Deep Learning

Deep Learning Paper Recaps - Modality Matching and Masked Autoencoders

This week’s Deep Learning Paper Recaps are MAESTRO: Matched Speech Text Representations through Modality Matching and Masked Autoencoders that Listen.

Deep Learning Paper Recaps - Modality Matching and Masked Autoencoders

This week’s Deep Learning Paper Recaps are MAESTRO: Matched Speech Text Representations through Modality Matching and Masked Autoencoders that Listen.

MAESTRO: Matched Speech Text Representations through Modality Matching

What’s Exciting About This Paper?

This paper explores a new method for learning unified representations from speech and text modalities in an efficient way. The researcher's proposed method outperforms the SOTA for ASR tasks.

Monolingual ASR - Source
Multilingual ASR - Source

Key Findings

In the paper, the modality matching algorithm learns to unify speech and text representations. It allows us to incorporate lexical information by leveraging text-only inputs and can help improve ASR performances in both monolingual and multilingual setups.

It only takes a small amount of supervised data to effectively unify representations.

Our Takeaways

Learning joint speech and text representations allows for knowledge sharing between the two modalities. As text-only data is easier to collect, it could help improve ASR models accuracy, especially on low speech resources languages.

Masked Autoencoders that Listen

What’s Exciting About This Paper?

In this paper, the authors present a novel State-of-the-Art image-based masked autoencoder extension to audio.

The model works by splitting the mel spectrogram into patches, masking ~80% of the patches, and then passing unmasked patches into the encoder and passing all reordered patches into the decoder. The objective is to reconstruct the entire spectrogram, although the MSE loss is calculated only on masked patches and their ground truth pairs.

The paper demonstrates that autoencoders could be as good as novel contrastive self-supervised learning approaches.

Source

Key Findings

Masked autoencoder pretraining could be extended not only to static images, but to temporal information such as audio and video. The extremely high patching ratios could also lead to more robust models in quality and bias settings.
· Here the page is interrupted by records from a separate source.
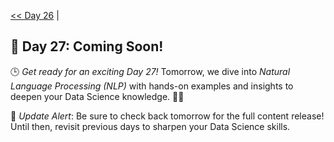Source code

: [<< Day 26](../26_Advanced%20ML%3A%20Hyperparameter%20Tuning/26_Advanced%20ML%3A%20Hyperparameter%20Tuning.md) | <!--[Day 23 >>](../)-->
## 🚀 Day 27: Coming Soon!
🕒 *Get ready for an exciting Day 27!* Tomorrow, we dive into *Natural Language Processing (NLP)* with hands-on examples and insights to deepen your Data Science knowledge. 🔧✨

🔔 *Update Alert*: Be sure to check back tomorrow for the full content release! Until then, revisit previous days to sharpen your Data Science skills.
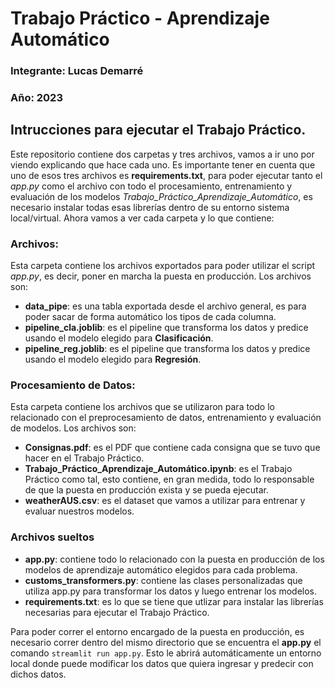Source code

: # Trabajo Práctico - Aprendizaje Automático
### Integrante: Lucas Demarré
### Año: 2023

## Intrucciones para ejecutar el Trabajo Práctico.

Este repositorio contiene dos carpetas y tres archivos, vamos a ir uno por viendo explicando que hace cada uno. Es importante tener en cuenta
que uno de esos tres archivos es **requirements.txt**, para poder ejecutar tanto el *app.py* como el archivo con todo el procesamiento, entrenamiento
y evaluación de los modelos *Trabajo_Práctico_Aprendizaje_Automático*, es necesario instalar todas esas librerías dentro de su entorno sistema local/virtual.
Ahora vamos a ver cada carpeta y lo que contiene:

### **Archivos**: 
Esta carpeta contiene los archivos exportados para poder utilizar el script *app.py*, es decir, poner en marcha la puesta en producción. Los archivos son:
* **data_pipe**: es una tabla exportada desde el archivo general, es para poder sacar de forma automático los tipos de cada columna.
* **pipeline_cla.joblib**: es el pipeline que transforma los datos y predice usando el modelo elegido para **Clasificación**.
* **pipeline_reg.joblib**: es el pipeline que transforma los datos y predice usando el modelo elegido para **Regresión**.

### **Procesamiento de Datos**: 
Esta carpeta contiene los archivos que se utilizaron para todo lo relacionado con el preprocesamiento de datos, entrenamiento y evaluación de modelos. Los archivos son:
* **Consignas.pdf**: es el PDF que contiene cada consigna que se tuvo que hacer en el Trabajo Práctico.
* **Trabajo_Práctico_Aprendizaje_Automático.ipynb**: es el Trabajo Práctico como tal, esto contiene, en gran medida, todo lo responsable de que la puesta en producción exista y se pueda ejecutar.
* **weatherAUS.csv**: es el dataset que vamos a utilizar para entrenar y evaluar nuestros modelos.

### **Archivos sueltos**
* **app.py**: contiene todo lo relacionado con la puesta en producción de los modelos de aprendizaje automático elegidos para cada problema.
* **customs_transformers.py**: contiene las clases personalizadas que utiliza app.py para transformar los datos y luego entrenar los modelos.
* **requirements.txt**: es lo que se tiene que utlizar para instalar las librerías necesarias para ejecutar el Trabajo Práctico.

Para poder correr el entorno encargado de la puesta en producción, es necesario correr dentro del mismo directorio que se encuentra el **app.py** el comando `streamlit run app.py`.
Esto le abrirá automáticamente un entorno local donde puede modificar los datos que quiera ingresar y predecir con dichos datos.
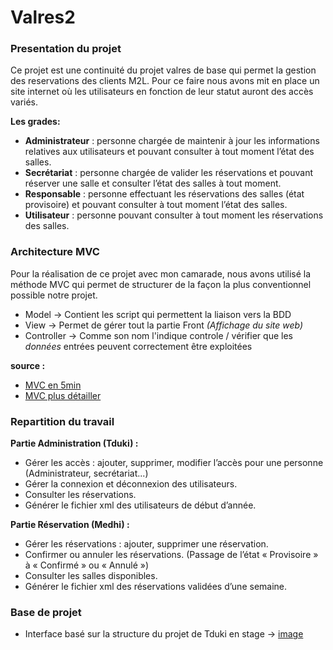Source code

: # Valres2

### Presentation du projet
Ce projet est une continuité du projet valres de base qui permet la gestion des reservations des clients M2L.
Pour ce faire nous avons mit en place un site internet où les utilisateurs en fonction de leur statut auront des accès variés.

__Les grades:__
* **Administrateur** : personne chargée de maintenir à jour les informations relatives aux
utilisateurs et pouvant consulter à tout moment l’état des salles.
* **Secrétariat** : personne chargée de valider les réservations et pouvant réserver une salle et
consulter l’état des salles à tout moment.
* **Responsable** : personne effectuant les réservations des salles (état provisoire) et pouvant
consulter à tout moment l’état des salles.
* **Utilisateur** : personne pouvant consulter à tout moment les réservations des salles.

### Architecture MVC 
Pour la réalisation de ce projet avec mon camarade, nous avons utilisé la méthode MVC qui permet de structurer de la façon la plus conventionnel possible notre projet.

* Model → Contient les script qui permettent la liaison vers la BDD
* View → Permet de gérer tout la partie Front *(Affichage du site web)*
* Controller → Comme son nom l'indique controle / vérifier que les *données* entrées peuvent correctement être exploitées

__source :__
* [MVC en 5min](https://www.youtube.com/watch?v=gs-61l4Z32M&pp=ygUDTVZD)
* [MVC plus détailler](https://www.youtube.com/watch?v=HxhwAc7zzgE&pp=ygUDTVZD)

### Repartition du travail
__Partie Administration (Tduki) :__
* Gérer les accès : ajouter, supprimer, modifier l’accès pour une personne (Administrateur,
secrétariat...)
* Gérer la connexion et déconnexion des utilisateurs.
* Consulter les réservations.
* Générer le fichier xml des utilisateurs de début d’année.

__Partie Réservation (Medhi) :__
* Gérer les réservations : ajouter, supprimer une réservation.
* Confirmer ou annuler les réservations. (Passage de l’état « Provisoire » à « Confirmé » ou
« Annulé »)
* Consulter les salles disponibles.
* Générer le fichier xml des réservations validées d’une semaine.

### Base de projet
* Interface basé sur la structure du projet de Tduki en stage → [image](https://media.discordapp.net/attachments/1063192422907138138/1174631522502967336/image.png?ex=65684bda&is=6555d6da&hm=c79b93343463558d07d9b8ae99f4539c96d6b31ec2d031ff9c74618a76a312fd&=&width=1042&height=662)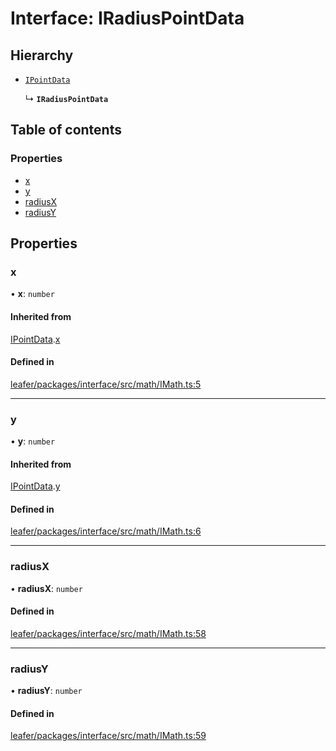 # Interface: IRadiusPointData

## Hierarchy

- [`IPointData`](IPointData.md)

  ↳ **`IRadiusPointData`**

## Table of contents

### Properties

- [x](IRadiusPointData.md#x)
- [y](IRadiusPointData.md#y)
- [radiusX](IRadiusPointData.md#radiusx)
- [radiusY](IRadiusPointData.md#radiusy)

## Properties

### x

• **x**: `number`

#### Inherited from

[IPointData](IPointData.md).[x](IPointData.md#x)

#### Defined in

[leafer/packages/interface/src/math/IMath.ts:5](https://github.com/leaferjs/leafer/blob/a165a56/packages/interface/src/math/IMath.ts#L5)

___

### y

• **y**: `number`

#### Inherited from

[IPointData](IPointData.md).[y](IPointData.md#y)

#### Defined in

[leafer/packages/interface/src/math/IMath.ts:6](https://github.com/leaferjs/leafer/blob/a165a56/packages/interface/src/math/IMath.ts#L6)

___

### radiusX

• **radiusX**: `number`

#### Defined in

[leafer/packages/interface/src/math/IMath.ts:58](https://github.com/leaferjs/leafer/blob/a165a56/packages/interface/src/math/IMath.ts#L58)

___

### radiusY

• **radiusY**: `number`

#### Defined in

[leafer/packages/interface/src/math/IMath.ts:59](https://github.com/leaferjs/leafer/blob/a165a56/packages/interface/src/math/IMath.ts#L59)
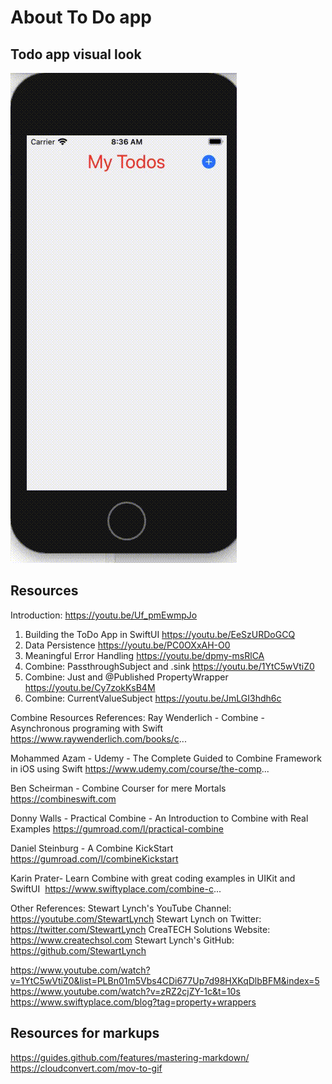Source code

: # About To Do app

## Todo app visual look

![gif of the app](https://github.com/vijayvir/LeoSwiftUI/blob/main/TODOAppSwiftCombine/sample.gif)


## Resources 

Introduction:
   https://youtu.be/Uf_pmEwmpJo
1. Building the ToDo App in SwiftUI
   https://youtu.be/EeSzURDoGCQ
2. Data Persistence
   https://youtu.be/PC0OXxAH-O0
3. Meaningful Error Handling
   https://youtu.be/dpmy-msRlCA
4. Combine: PassthroughSubject and .sink
   https://youtu.be/1YtC5wVtiZ0
5. Combine: Just and @Published PropertyWrapper
  https://youtu.be/Cy7zokKsB4M
6. Combine: CurrentValueSubject
   https://youtu.be/JmLGI3hdh6c

Combine Resources References:
Ray Wenderlich -  Combine - Asynchronous programing with Swift
   https://www.raywenderlich.com/books/c...

Mohammed Azam - Udemy - The Complete Guided to Combine Framework in iOS using Swift
   https://www.udemy.com/course/the-comp...

Ben Scheirman -  Combine Courser for mere Mortals
   https://combineswift.com

Donny Walls -  Practical Combine - An Introduction to Combine with Real Examples
   https://gumroad.com/l/practical-combine

Daniel Steinburg - A Combine KickStart
https://gumroad.com/l/combineKickstart

Karin Prater- Learn Combine with great coding examples in UIKit and SwiftUI
​ https://www.swiftyplace.com/combine-c...

Other References:
Stewart Lynch's YouTube Channel:
   https://youtube.com/StewartLynch
Stewart Lynch on Twitter:
   https://twitter.com/StewartLynch
CreaTECH Solutions Website:
   https://www.createchsol.com
Stewart Lynch's GitHub:
   https://github.com/StewartLynch
   
   https://www.youtube.com/watch?v=1YtC5wVtiZ0&list=PLBn01m5Vbs4CDi677Up7d98HXKqDlbBFM&index=5
   https://www.youtube.com/watch?v=zRZ2cjZY-1c&t=10s
   https://www.swiftyplace.com/blog?tag=property+wrappers

## Resources for markups 
https://guides.github.com/features/mastering-markdown/
https://cloudconvert.com/mov-to-gif

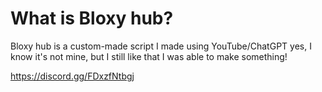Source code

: # What is Bloxy hub?
Bloxy hub is a custom-made script I made using YouTube/ChatGPT yes, I know it's not mine, but I still like that I was able to make something!

https://discord.gg/FDxzfNtbgj
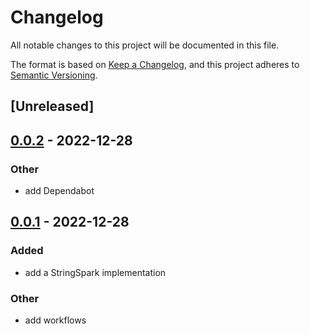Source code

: # Changelog
All notable changes to this project will be documented in this file.

The format is based on [Keep a Changelog](https://keepachangelog.com/en/1.0.0/),
and this project adheres to [Semantic Versioning](https://semver.org/spec/v2.0.0.html).

## [Unreleased]

## [0.0.2](https://github.com/ekroon/sparklines/compare/sparklines-v0.0.1...sparklines-v0.0.2) - 2022-12-28

### Other
- add Dependabot

## [0.0.1](https://github.com/ekroon/sparklines/compare/sparklines-v0.0.0...sparklines-v0.0.1) - 2022-12-28

### Added
- add a StringSpark implementation

### Other
- add workflows
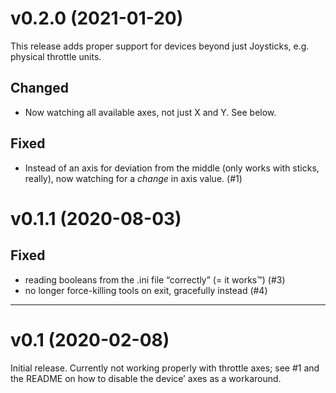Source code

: # v0.2.0 (2021-01-20)

This release adds proper support for devices beyond just Joysticks, e.g.  
physical throttle units.

## Changed

* Now watching all available axes, not just X and Y. See below.

## Fixed

* Instead of an axis for deviation from the middle (only works with sticks, 
  really), now watching for a _change_ in axis value. (#1)

# v0.1.1 (2020-08-03)

## Fixed

* reading booleans from the .ini file “correctly” (= it works™) (#3)
* no longer force-killing tools on exit, gracefully instead (#4)

-----

# v0.1 (2020-02-08)

Initial release. Currently not working properly with throttle axes; see #1 and 
the README on how to disable the device’ axes as a workaround.
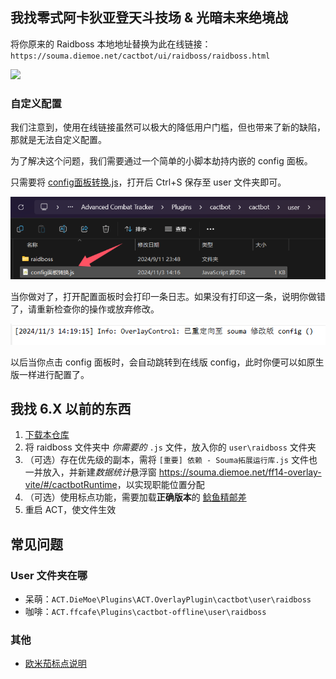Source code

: ## 我找零式阿卡狄亚登天斗技场 & 光暗未来绝境战

将你原来的 Raidboss 本地地址替换为此在线链接：`https://souma.diemoe.net/cactbot/ui/raidboss/raidboss.html`

<img src='https://github.com/user-attachments/assets/de4902c5-3490-4386-a1a8-914412ae9898' style='width:480px'></img>

### 自定义配置

我们注意到，使用在线链接虽然可以极大的降低用户门槛，但也带来了新的缺陷，那就是无法自定义配置。

为了解决这个问题，我们需要通过一个简单的小脚本劫持内嵌的 config 面板。

只需要将 [config面板转换.js](https://raw.githubusercontent.com/Souma-Sumire/raidboss-user-js-public/refs/heads/main/config%E9%9D%A2%E6%9D%BF%E8%BD%AC%E6%8D%A2.js)，打开后 Ctrl+S 保存至 user 文件夹即可。

![演示图](img/image.png)

当你做对了，打开配置面板时会打印一条日志。如果没有打印这一条，说明你做错了，请重新检查你的操作或放弃修改。

![log演示图](img/config_log.png)

以后当你点击 config 面板时，会自动跳转到在线版 config，此时你便可以如原生版一样进行配置了。

## 我找 6.X 以前的东西

1. [下载本仓库](https://github.com/Souma-Sumire/raidboss-user-js-public/archive/refs/heads/main.zip)
1. 将 raidboss 文件夹中 *你需要的* `.js` 文件，放入你的 `user\raidboss` 文件夹
1. （可选）存在优先级的副本，需将 `[重要] 依赖 - Souma拓展运行库.js` 文件也一并放入，并新建*数据统计*悬浮窗 <https://souma.diemoe.net/ff14-overlay-vite/#/cactbotRuntime>，以实现职能位置分配
1. （可选）使用标点功能，需要加载**正确版本**的 [鲶鱼精邮差](https://github.com/Natsukage/PostNamazu/releases)
1. 重启 ACT，使文件生效

## 常见问题

### User 文件夹在哪

- 呆萌：`ACT.DieMoe\Plugins\ACT.OverlayPlugin\cactbot\user\raidboss`
- 咖啡：`ACT.ffcafe\Plugins\cactbot-offline\user\raidboss`

### 其他

- [欧米茄标点说明](https://docs.qq.com/doc/DTXZHb1lXcUZ4eXBh)
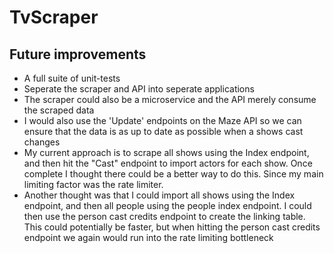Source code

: # TvScraper
## Future improvements
* A full suite of unit-tests
* Seperate the scraper and API into seperate applications
* The scraper could also be a microservice and the API merely consume the scraped data
* I would also use the 'Update' endpoints on the Maze API so we can ensure that the data is as up to date as possible when a shows cast changes
* My current approach is to scrape all shows using the Index endpoint, and then hit the "Cast" endpoint to import actors for each show. Once complete I thought there could be a better way to do this. Since my main limiting factor was the rate limiter.
* Another thought was that I could import all shows using the Index endpoint, and then all people using the people index endpoint. I could then use the person cast credits endpoint to create the linking table. This could potentially be faster, but when hitting the person cast credits endpoint we again would run into the rate limiting bottleneck 
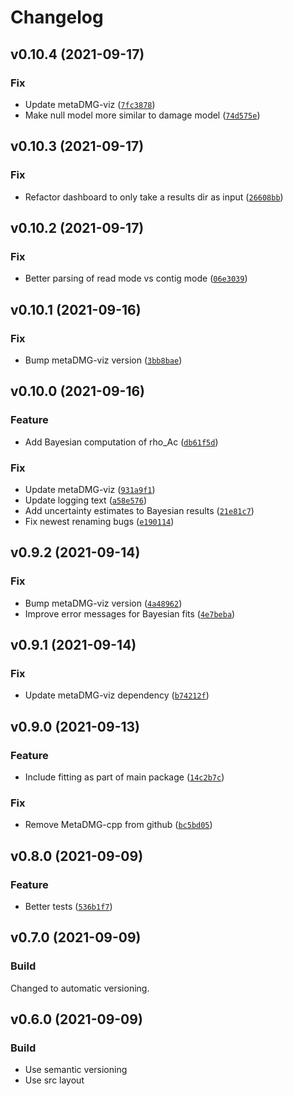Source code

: # Changelog

<!--next-version-placeholder-->

## v0.10.4 (2021-09-17)
### Fix
* Update metaDMG-viz ([`7fc3878`](https://github.com/metaDMG/metaDMG/commit/7fc38788402599adb520eff75cbd364fc92fa147))
* Make null model more similar to damage model ([`74d575e`](https://github.com/metaDMG/metaDMG/commit/74d575e23c2faf54c62dc06e2de9d515d67fbd60))

## v0.10.3 (2021-09-17)
### Fix
* Refactor dashboard to only take a results dir as input ([`26608bb`](https://github.com/metaDMG/metaDMG/commit/26608bb6b532e6af9ff96b5b4697cb88a1b52732))

## v0.10.2 (2021-09-17)
### Fix
* Better parsing of read mode vs contig mode ([`06e3039`](https://github.com/metaDMG/metaDMG/commit/06e3039423a6138a8bed54cd812734489485b63e))

## v0.10.1 (2021-09-16)
### Fix
* Bump metaDMG-viz version ([`3bb8bae`](https://github.com/metaDMG/metaDMG/commit/3bb8bae1367c67232a39e3c64f213c59c0f7a87e))

## v0.10.0 (2021-09-16)
### Feature
* Add Bayesian computation of rho_Ac ([`db61f5d`](https://github.com/metaDMG/metaDMG/commit/db61f5d0d9bc49a5d537457178445a0bc7a100cb))

### Fix
* Update metaDMG-viz ([`931a9f1`](https://github.com/metaDMG/metaDMG/commit/931a9f15a71f6067708a5059f8e1322b47dfee61))
* Update logging text ([`a58e576`](https://github.com/metaDMG/metaDMG/commit/a58e576ab7e705c1ba72972a7d2c549a8fda8deb))
* Add uncertainty estimates to Bayesian results ([`21e81c7`](https://github.com/metaDMG/metaDMG/commit/21e81c7198c464937597ee1fa89bc471bae12685))
* Fix newest renaming bugs ([`e190114`](https://github.com/metaDMG/metaDMG/commit/e1901143dd2c5387314e5543a0bece86e400e215))

## v0.9.2 (2021-09-14)
### Fix
* Bump metaDMG-viz version ([`4a48962`](https://github.com/metaDMG/metaDMG/commit/4a48962592eefa358257097cd9dad942597bc389))
* Improve error messages for Bayesian fits ([`4e7beba`](https://github.com/metaDMG/metaDMG/commit/4e7beba224e05eaa2faef04f47aac1aa9d754932))

## v0.9.1 (2021-09-14)
### Fix
* Update metaDMG-viz dependency ([`b74212f`](https://github.com/metaDMG/metaDMG/commit/b74212f1da275aa5718dc58c023fd27a9fae5dc7))

## v0.9.0 (2021-09-13)
### Feature
* Include fitting as part of main package ([`14c2b7c`](https://github.com/metaDMG/metaDMG/commit/14c2b7c850f3b0c6a4d0c8423d20741521349378))

### Fix
* Remove MetaDMG-cpp from github ([`bc5bd05`](https://github.com/metaDMG/metaDMG/commit/bc5bd0519c27be5faadee2c05141928e9b9bcbc4))

## v0.8.0 (2021-09-09)
### Feature
* Better tests ([`536b1f7`](https://github.com/metaDMG/metaDMG/commit/536b1f732fdc1601c41e01342393975e1ed1ac67))


## v0.7.0 (2021-09-09)

### Build

Changed to automatic versioning.


## v0.6.0 (2021-09-09)

### Build

- Use semantic versioning
- Use src layout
The authors also show that local attention works better than global for speech domain. This could be explained by the fact that neighboring features in spectrograms are highly correlated.

Our Takeaways

Masked autoencoders are back - they can produce competing results to novel contrastive models. High patching ratio takes away feature overfitting and bias, thus making models extremely robust towards general features.